====== Verilen Metin

Kader senin tercihindir
Herkesin kadere belli ölçülerde inancı vardır. Ama kadere, hayrın
ve şerrin Allah'tan geldiğine kesin olarak inanmak, imanın bir şartıdır.
Çoğu insan
hapishanedekilere diyor ki "Kader
mahkumu". Ne demek kader mahkumu? Eğer ortada özgür irade
ile şeçilerek işlenilen bir fiil varsa, kaderin ne suçu var.
Allah iki tür irade ile insanların kaderini yazmıştır. Dikkat edin bu nokta mühim. Önceden bilerek yazma söz konusudur. Birincisi
"külli irade" ve ikincisi "cüz-i irade” dir.
Külli irade; önceden Allah'ın imtihan olarak, insanlara takdir
buyurduğu olaylardır. Bunlar insanlara seçme iradesi verilmeyen olaylardır.

============

Yukarıdaki kader ve irade konulu yazıyı son cümlesinden sonra devam ettirerek sürdürün.

====== Girdi Listesi

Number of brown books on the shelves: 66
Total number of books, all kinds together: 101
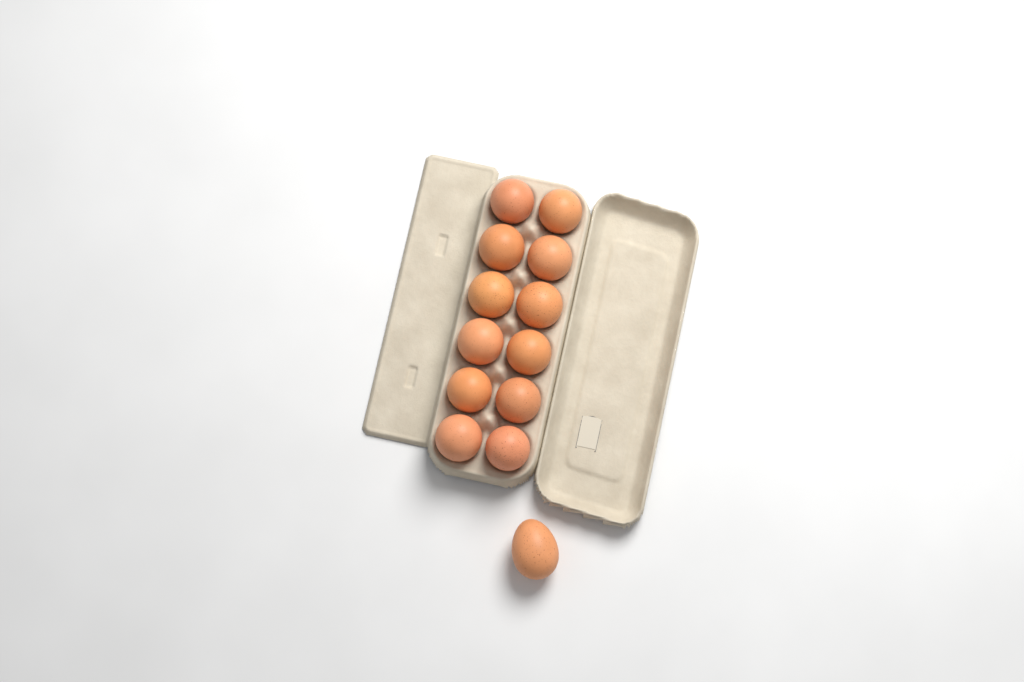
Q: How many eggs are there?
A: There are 13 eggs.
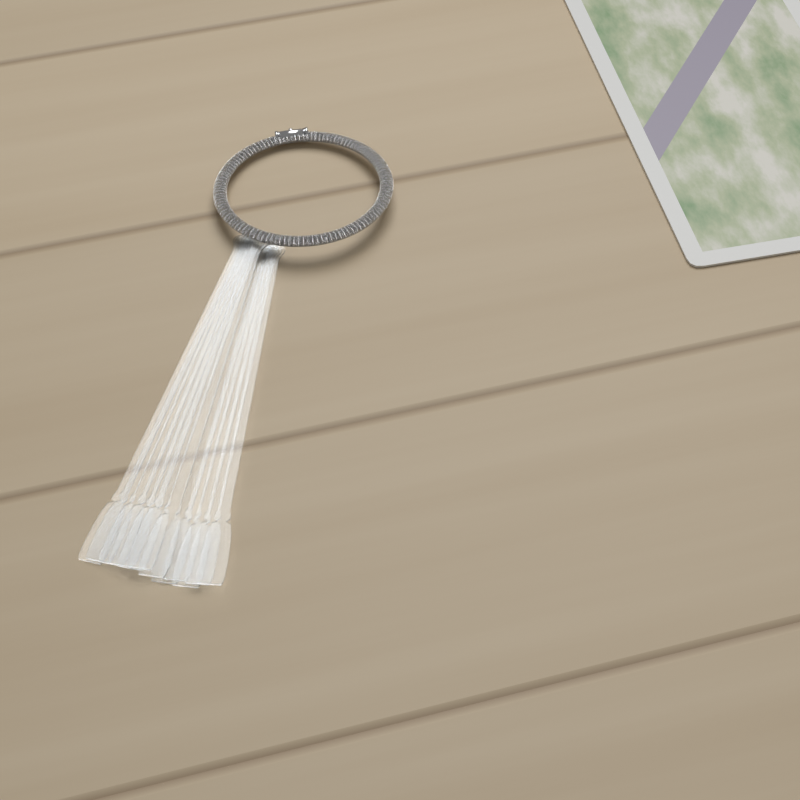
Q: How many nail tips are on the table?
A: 12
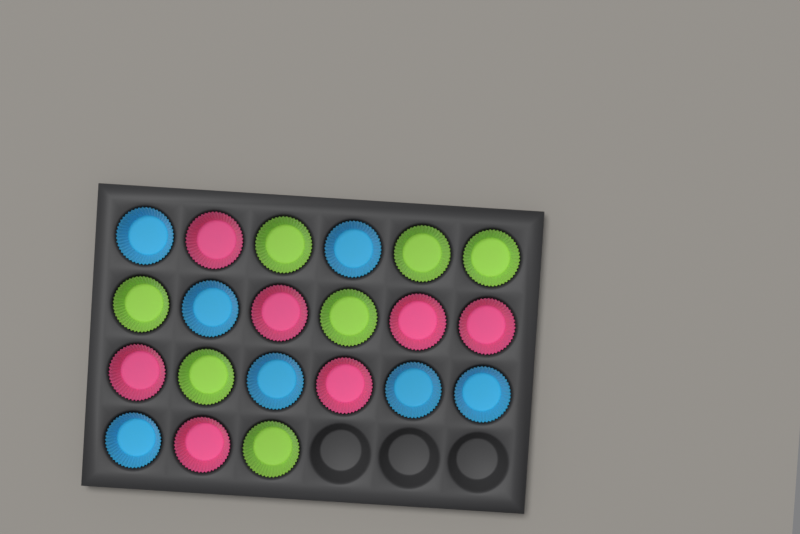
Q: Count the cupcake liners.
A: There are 21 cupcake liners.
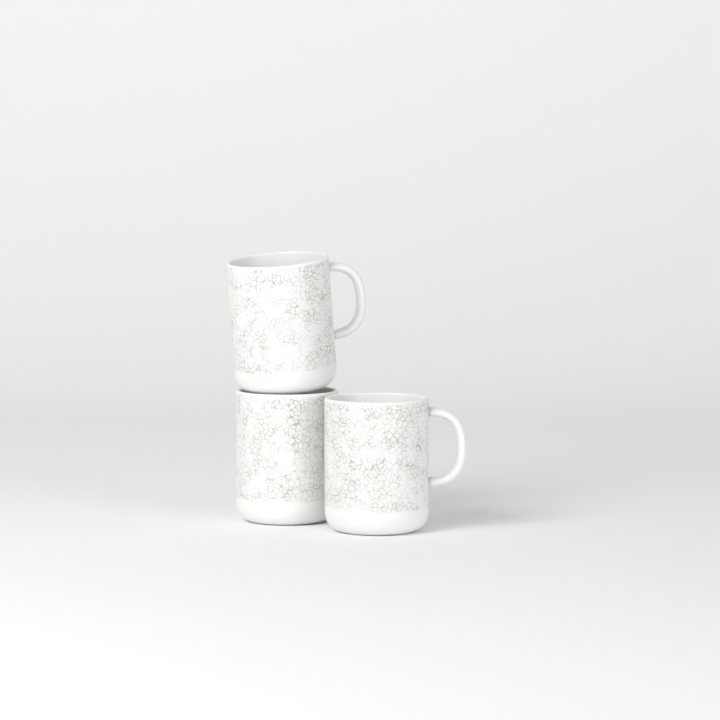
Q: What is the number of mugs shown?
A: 3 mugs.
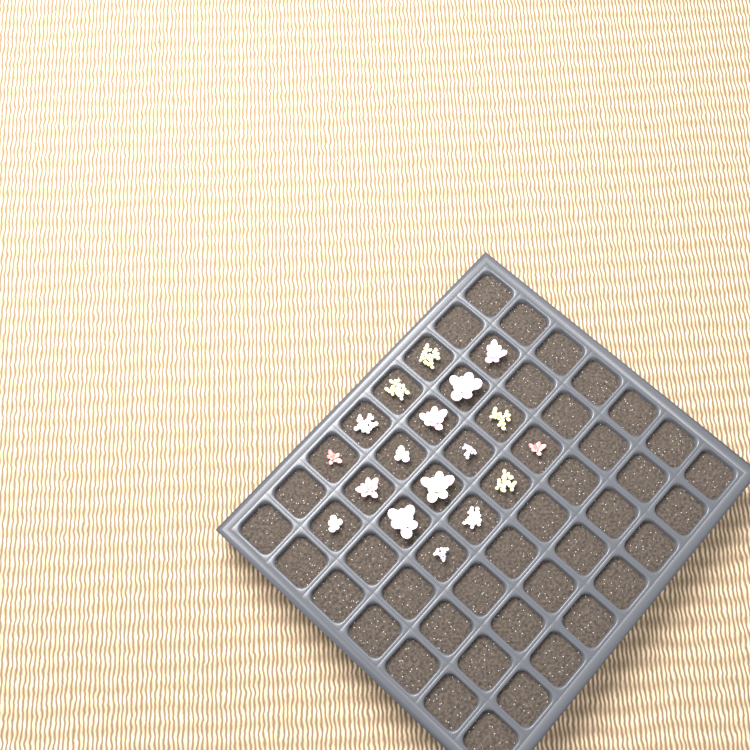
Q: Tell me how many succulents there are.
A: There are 18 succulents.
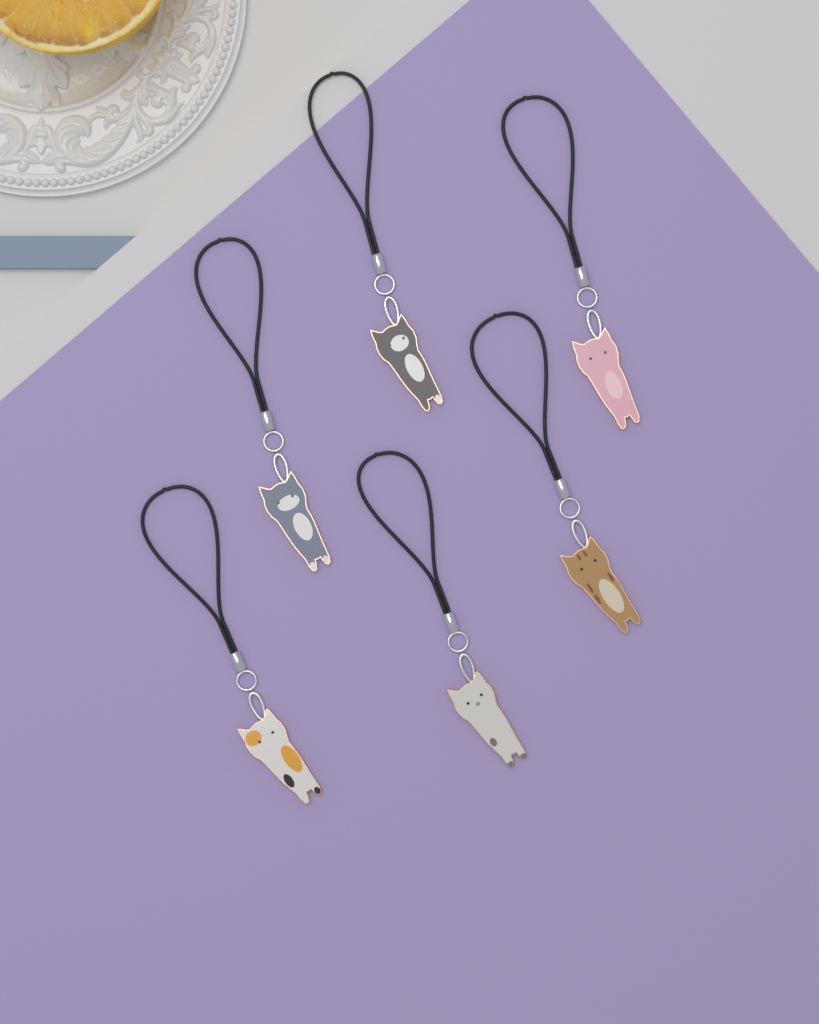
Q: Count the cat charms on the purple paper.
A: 6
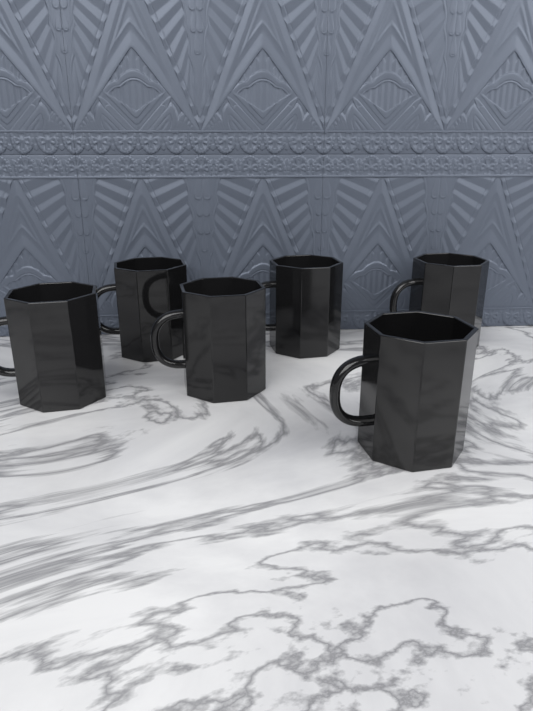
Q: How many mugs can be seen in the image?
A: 6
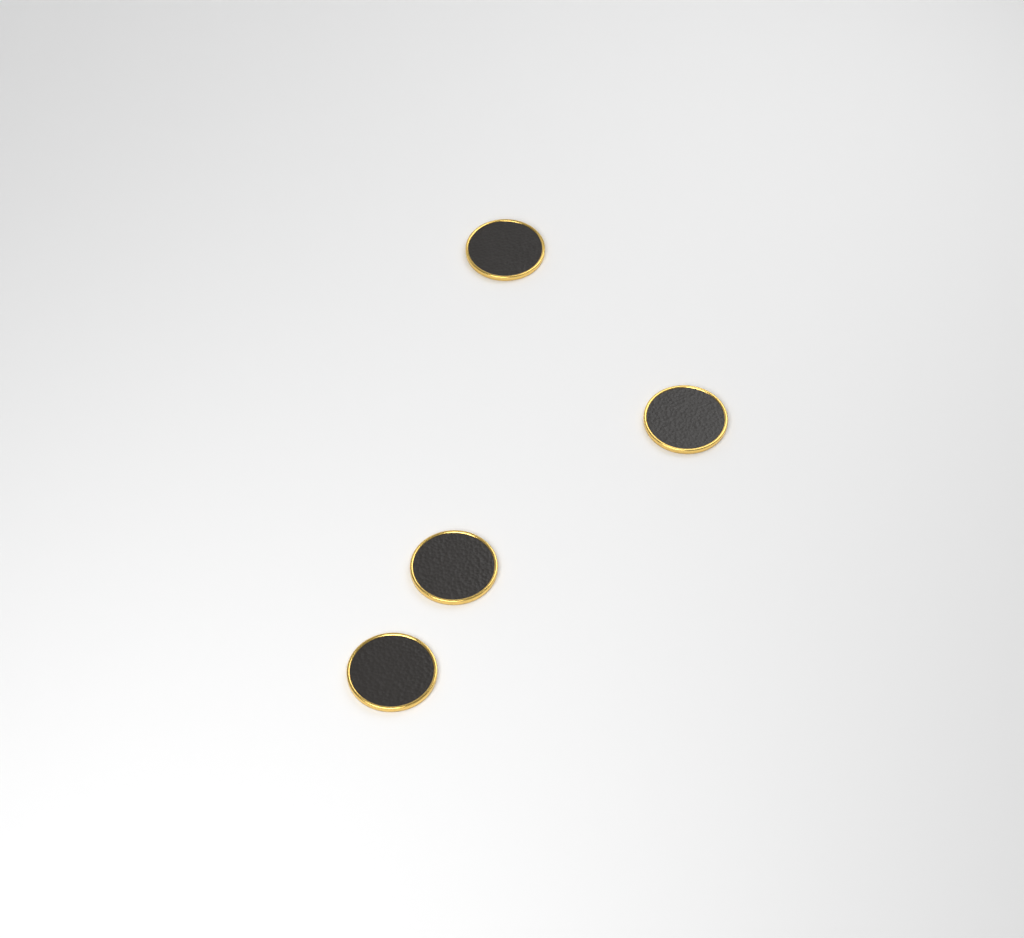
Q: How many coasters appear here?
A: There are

============

§ **Nihai Cevap**
Örneğin, Tekerlekli sandalyeye bağlı bu hastalığı, ben seçmedim. Bu, bana
Allah tarafından imtihanımın bir gereği olarak verildi.
Bunun gibi insanların dünyaya gelme yılı, ailesi, ülkesi, rengi vs. hep
külli iradenin yani Allah'ın bizlere takdir buyurduğu kaderin parçalarıdır.
Cüz-i irade ise, Allah tarafından özgür
irademizle seçmemiz için verilen özgürlüklerdir. Ve yaptığımız her iyi/kötü her
seçimin ahirette hesabı var.
Mesela, televizyonun karşısına oturmayı, bilgisayara tercih ettik
diyelim. Hangi kanalda, hangi tür programı izlemeyi seçmeyi, hep bize verilen
bu cüz-i irade ile yapmaktayız. Haram
şeyleri izleyene günah yazılır. Faydalı şeyler izleyene sevap yazılır.
Kader’le tevekkül birbirini tamamlar. Yani bir öğrencinin üniversiteyi
kazanması kaderdir. Fakat, Öğrenci sebeplere sarıldıktan sonra neticeyi
Allah'tan beklemelidir.
Öncelikle çok çalışmalı, dinlenmeli,
uykusunu almalı, düzgün beslenmeli... Yani bütün şartları yerine getirip,
sonuçtaki bir başarı yada başarısızlığın Allah'ın takdiriyle oldugunu kabul
etmelidir.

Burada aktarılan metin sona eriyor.